When you hear the phrase “As American as apple pie,” your mind may conjure images of faded blue jeans, the crack of a baseball bat or dazzling Fourth of July fireworks exploding in time to the music of a hometown band.
But if you ask Fulton County, Georgia, District Attorney Fani Willis’ former lover, Nathan Wade, he would tell you to add “workplace romances” while married to that list.
In an interview with ABC News’ Linsey Davis — part of which aired Monday on “Good Morning America” — the former special prosecutor in the corruption and racketeering case against former President Donald Trump and others defended his romantic relationship with Willis, which led to his resignation from the high-profile election interference case.
“Workplace romances are as American as apple pie,” Wade told Davis. “It happens to everyone. But it happened to the two of us.”
When pressed on whether he regretted it, the former special counsel responded, “I regret that that private matter became the focal point of this very important prosecution.”

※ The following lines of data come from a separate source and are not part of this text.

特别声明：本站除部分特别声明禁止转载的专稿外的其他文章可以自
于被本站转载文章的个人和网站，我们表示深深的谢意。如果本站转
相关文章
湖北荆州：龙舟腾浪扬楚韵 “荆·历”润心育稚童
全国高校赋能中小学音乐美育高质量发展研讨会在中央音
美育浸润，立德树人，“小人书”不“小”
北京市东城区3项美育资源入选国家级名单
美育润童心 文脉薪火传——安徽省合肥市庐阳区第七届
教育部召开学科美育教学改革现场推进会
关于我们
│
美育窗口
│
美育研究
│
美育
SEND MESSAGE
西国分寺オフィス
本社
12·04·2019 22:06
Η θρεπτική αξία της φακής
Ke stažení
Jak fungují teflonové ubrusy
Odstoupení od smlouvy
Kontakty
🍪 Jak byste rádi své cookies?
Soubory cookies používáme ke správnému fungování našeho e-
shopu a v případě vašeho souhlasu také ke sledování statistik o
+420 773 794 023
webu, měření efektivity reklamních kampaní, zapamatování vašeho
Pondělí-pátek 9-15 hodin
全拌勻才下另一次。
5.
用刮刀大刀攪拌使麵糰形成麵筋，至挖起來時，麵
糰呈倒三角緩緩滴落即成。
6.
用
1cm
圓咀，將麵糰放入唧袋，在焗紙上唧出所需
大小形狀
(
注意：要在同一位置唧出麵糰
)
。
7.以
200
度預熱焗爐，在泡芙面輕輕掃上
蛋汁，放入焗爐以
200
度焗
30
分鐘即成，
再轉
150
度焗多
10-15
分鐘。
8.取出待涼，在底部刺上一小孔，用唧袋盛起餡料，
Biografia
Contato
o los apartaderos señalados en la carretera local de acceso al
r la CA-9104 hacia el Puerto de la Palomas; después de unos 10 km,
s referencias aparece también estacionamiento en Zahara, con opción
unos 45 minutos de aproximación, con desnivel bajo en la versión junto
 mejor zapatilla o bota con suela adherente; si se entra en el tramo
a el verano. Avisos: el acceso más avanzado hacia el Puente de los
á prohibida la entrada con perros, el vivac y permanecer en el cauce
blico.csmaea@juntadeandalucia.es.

“This is a very important case,” he said. “I hate that my personal life has begun to overshadow the true issues in the case.”

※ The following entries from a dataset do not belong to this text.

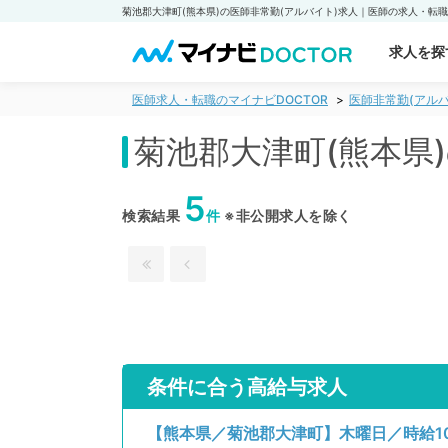
求人を探
医師求人・転職のマイナビDOCTOR
医師非常勤(アルバ
菊池郡大津町(熊本県
5
検索結果
件
※非公開求人を除く
条件に合う高給与求人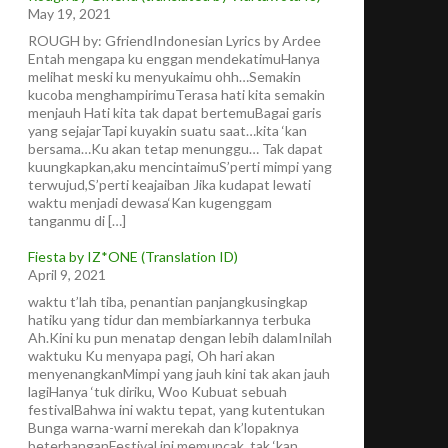
May 19, 2021
ROUGH by: GfriendIndonesian Lyrics by Ardee
Entah mengapa ku enggan mendekatimuHanya
melihat meski ku menyukaimu ohh…Semakin
kucoba menghampirimuTerasa hati kita semakin
menjauh Hati kita tak dapat bertemuBagai garis
yang sejajarTapi kuyakin suatu saat…kita ‘kan
bersama…Ku akan tetap menunggu… Tak dapat
kuungkapkan,aku mencintaimuS’perti mimpi yang
terwujud,S’perti keajaiban Jika kudapat lewati
waktu menjadi dewasa‘Kan kugenggam
tanganmu di […]
Fiesta by IZ*ONE (Translation ID)
April 9, 2021
waktu t’lah tiba, penantian panjangkusingkap
hatiku yang tidur dan membiarkannya terbuka
Ah.Kini ku pun menatap dengan lebih dalamInilah
waktuku Ku menyapa pagi, Oh hari akan
menyenangkanMimpi yang jauh kini tak akan jauh
lagiHanya ‘tuk diriku, Woo Kubuat sebuah
festivalBahwa ini waktu tepat, yang kutentukan
Bunga warna-warni merekah dan k’lopaknya
beterbanganFestival ini memuncak, tak ‘kan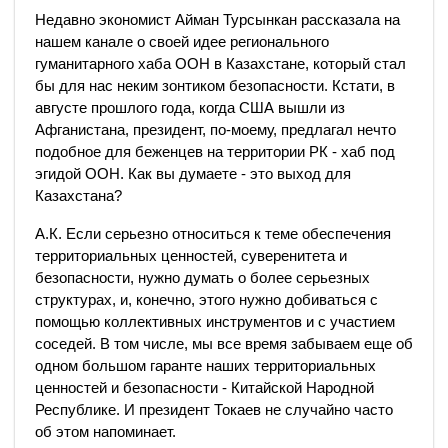
Недавно экономист Айман Турсынкан рассказала на
нашем канале о своей идее регионального
гуманитарного хаба ООН в Казахстане, который стал
бы для нас неким зонтиком безопасности. Кстати, в
августе прошлого года, когда США вышли из
Афганистана, президент, по-моему, предлагал нечто
подобное для беженцев на территории РК - хаб под
эгидой ООН. Как вы думаете - это выход для
Казахстана?
А.К. Если серьезно относиться к теме обеспечения
территориальных ценностей, суверенитета и
безопасности, нужно думать о более серьезных
структурах, и, конечно, этого нужно добиваться с
помощью коллективных инструментов и с участием
соседей. В том числе, мы все время забываем еще об
одном большом гаранте наших территориальных
ценностей и безопасности - Китайской Народной
Республике. И президент Токаев не случайно часто
об этом напоминает.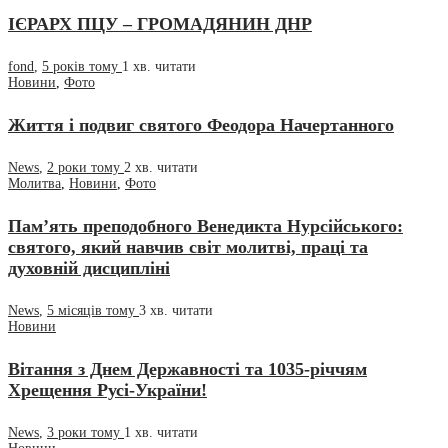
ІЄРАРХ ПЦУ – ГРОМАДЯНИН ДНР
fond
,
5 років тому
1 хв.
читати
Новини
,
Фото
Життя і подвиг святого Феодора Начертанного
News
,
2 роки тому
2 хв.
читати
Молитва
,
Новини
,
Фото
Пам’ять преподобного Венедикта Нурсійського:
святого, який навчив світ молитві, праці та
духовній дисципліні
News
,
5 місяців тому
3 хв.
читати
Новини
Вітання з Днем Державності та 1035-річчям
Хрещення Русі-України!
News
,
3 роки тому
1 хв.
читати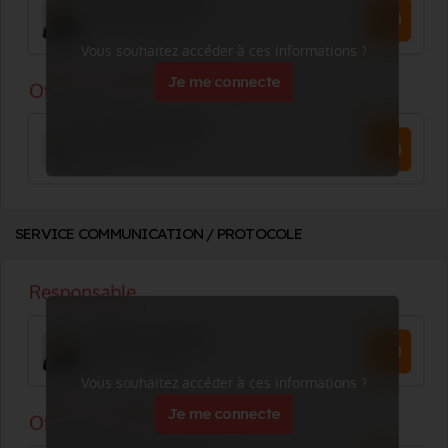
Vous souhaitez accéder à ces informations ?
Je me connecte
SERVICE COMMUNICATION / PROTOCOLE
Vous souhaitez accéder à ces informations ?
Je me connecte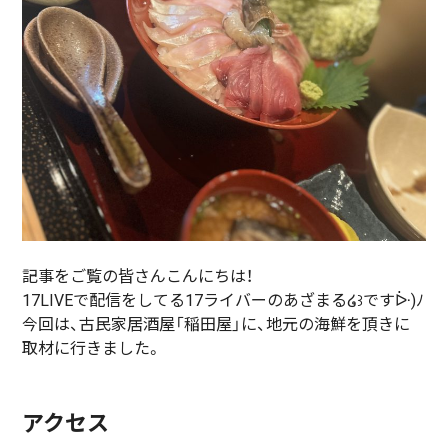
記事をご覧の皆さんこんにちは！
17LIVEで配信をしてる17ライバーのあざまる໒꒱ですᐕ)ﾉ
今回は、古民家居酒屋「稲田屋」に、地元の海鮮を頂きに
取材に行きました。
アクセス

Davis pointed to a Feb. 16 piece by Washington Post columnist Monica Hesse, who wrote, “What were they thinking? How could two seasoned attorneys, embroiled in the prosecution of a former president, start a romance and not see this trouble coming a mile away?”

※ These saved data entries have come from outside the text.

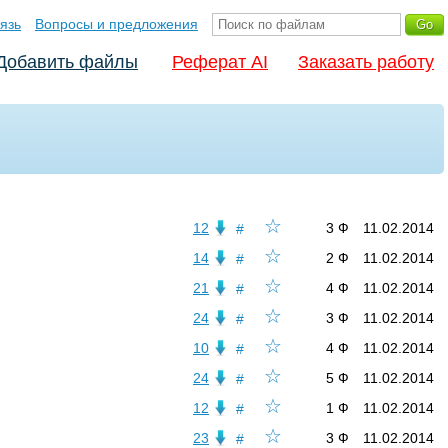
язь
Вопросы и предложения
Добавить файлы
Реферат AI
Заказать работу
☆
12
3 Ф
11.02.2014
#
☆
14
2 Ф
11.02.2014
#
☆
21
4 Ф
11.02.2014
#
☆
24
3 Ф
11.02.2014
#
☆
10
4 Ф
11.02.2014
#
☆
24
5 Ф
11.02.2014
#
☆
12
1 Ф
11.02.2014
#
☆
23
3 Ф
11.02.2014
#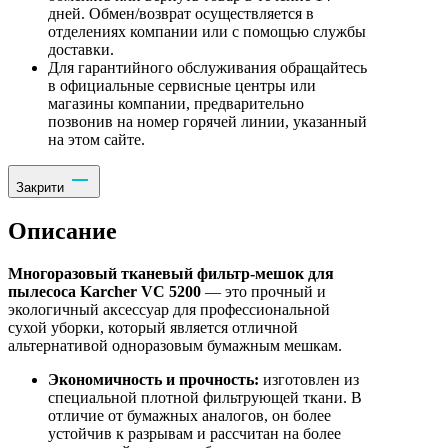
дней. Обмен/возврат осуществляется в
отделениях компании или с помощью службы
доставки.
Для гарантийного обслуживания обращайтесь
в официальные сервисные центры или
магазины компании, предварительно
позвонив на номер горячей линии, указанный
на этом сайте.
Закрити
Описание
Многоразовый тканевый фильтр-мешок для
пылесоса Karcher VC 5200
— это прочный и
экологичный аксессуар для профессиональной
сухой уборки, который является отличной
альтернативой одноразовым бумажным мешкам.
Экономичность и прочность:
изготовлен из
специальной плотной фильтрующей ткани. В
отличие от бумажных аналогов, он более
устойчив к разрывам и рассчитан на более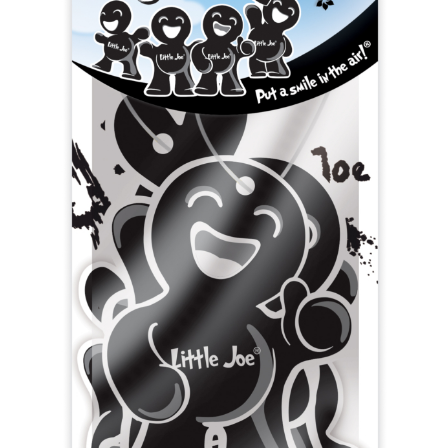
PF0404 Cherry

“And so, what were you thinking in that moment?” the interviewer asked Wade.
“Again, you don’t plan to develop feelings,” he responded. “You don’t plan to fall in love. You don’t plan to have some relationship in the workplace. You don’t set out to do that. … Those things develop organically. They develop over time.
“And the minute we had that sobering moment, we discontinued it.”
Leave aside the fact that calling a workplace affair — Wade was married at the time — “as American as apple pie” is like calling the anti-Israel encampments on college campuses “as kosher as matzo ball soup,” the details uncovered during the trial were very different from his assertions.
This was not, as Willis and Wade attempted to convince the judge, a “workplace romance” that occurred after the two started working together on the Trump case.
Witness Robin Yeartie, a friend and former co-worker of Willis, testified that the affair preceded the case against the former president, according to PBS.
Additionally, as reported by Forbes, an affidavit filed by a private investigator hired by Trump’s legal team said Wade’s phone records showed him visiting the area near Willis’ Atlanta condo at least 35 times between January and November 2021, months before he was hired to work on the Trump case.
The affidavit, citing AT&T cell tower data, further said Wade and Willis exchanged nearly 12,000 text messages and had more than 2,000 phone calls during the 11 months before his late-2021 hiring, long before the 2022 date they claimed their relationship began.
While workplace romances, especially when either of the parties is married, are not what anyone wants to associate with America, the relationship between Willis and Wade was not even the reason for the complaint against them.
It said they had a personal motivation for the case because it financially benefited Wade and, by extension, Willis, who had hired him.
According to the filing by the attorney for Mike Roman, one of Trump’s co-defendants, Wade received legal fees ranging from $653,000 to potentially as much as $1 million for his work on the high-profile prosecution, the U.K.’s Guardian reported in January.
The motion further alleged that Wade used a portion of these funds to finance trips he took with Willis to luxurious destinations such as California’s Napa Valley and the Caribbean, the report said.
Despite Willis’ claims that she “paid her own way,” neither she nor Wade was able to produce a single receipt or bank statement to prove it.
Rather than taking accountability for his ethical failings, Wade is shamefully trying to pander for empathy and relatability by portraying workplace affairs as just another casual part of American culture and workplace dynamics that “happens to everyone.”
It is an insult to the countless American families who work hard to preserve their marriages and keep their commitments, even when faced with temptation or tough times.
But even beyond that, Wade’s defense skirts the real issue, which is the timing and motivation of the Trump case.
What most Americans gleaned from the prosecution was that what Wade and Willis did was no different from what certain ambulance chasers do — concocting a high-profile case against a wealthy target in order to get paid huge legal fees, and using that money to bankroll luxurious romantic trysts and a jet-setting lifestyle.
Only, this time, the cash cow being milked on a high-profile case was the American taxpayer.